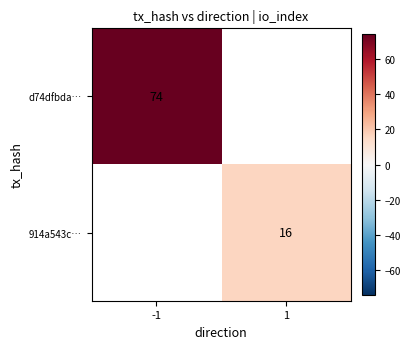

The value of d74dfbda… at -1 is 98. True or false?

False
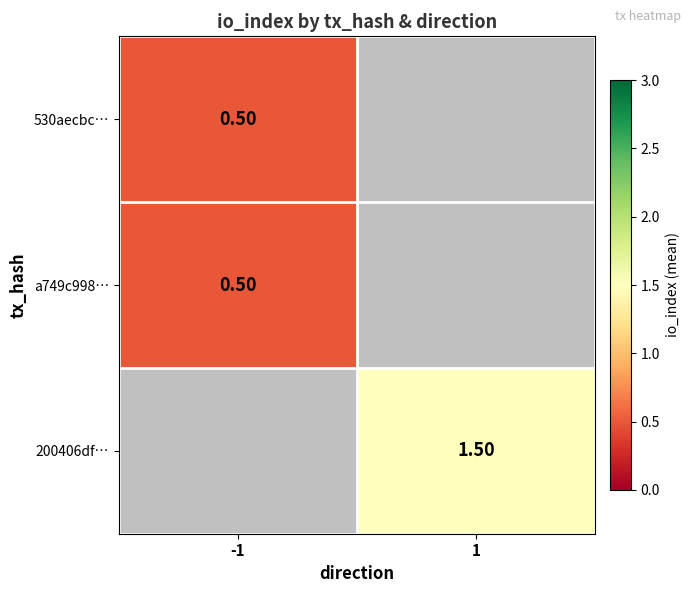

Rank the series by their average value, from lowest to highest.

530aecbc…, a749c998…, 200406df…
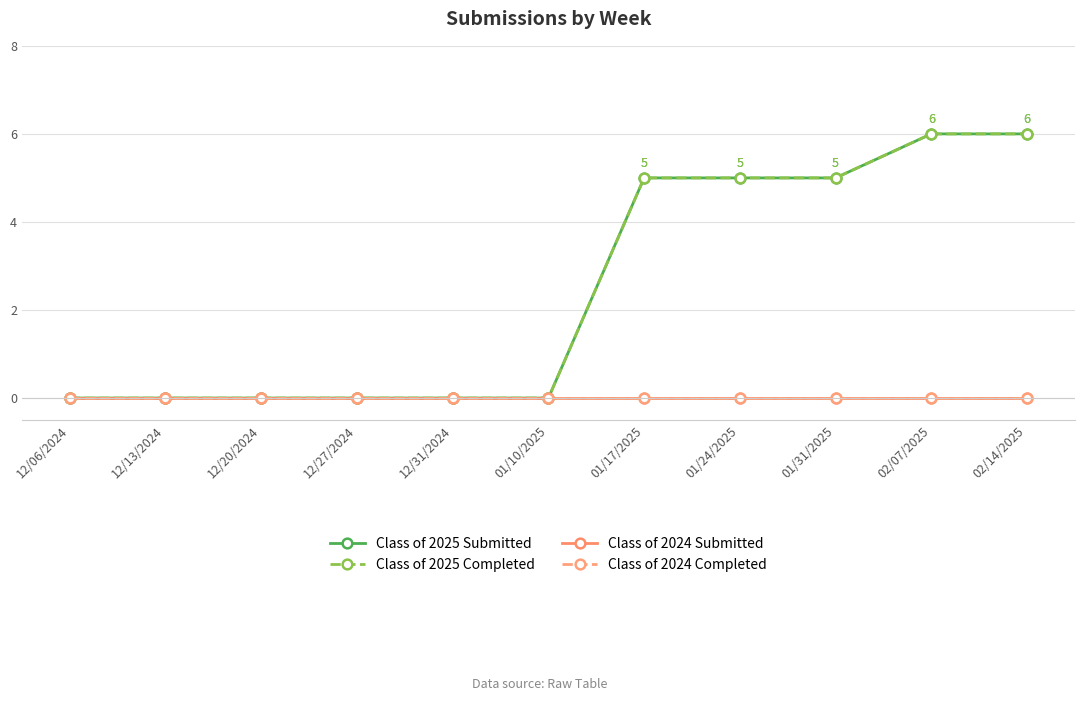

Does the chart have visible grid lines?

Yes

_ _ _ _ _ _ _

• [Brief] Which lines above contain the word "value", with uppercase and lowercase counting as different? Copy each of those lines in full.

• [Solved problem]
The value of d74dfbda… at -1 is 98. True or false?
Rank the series by their average value, from lowest to highest.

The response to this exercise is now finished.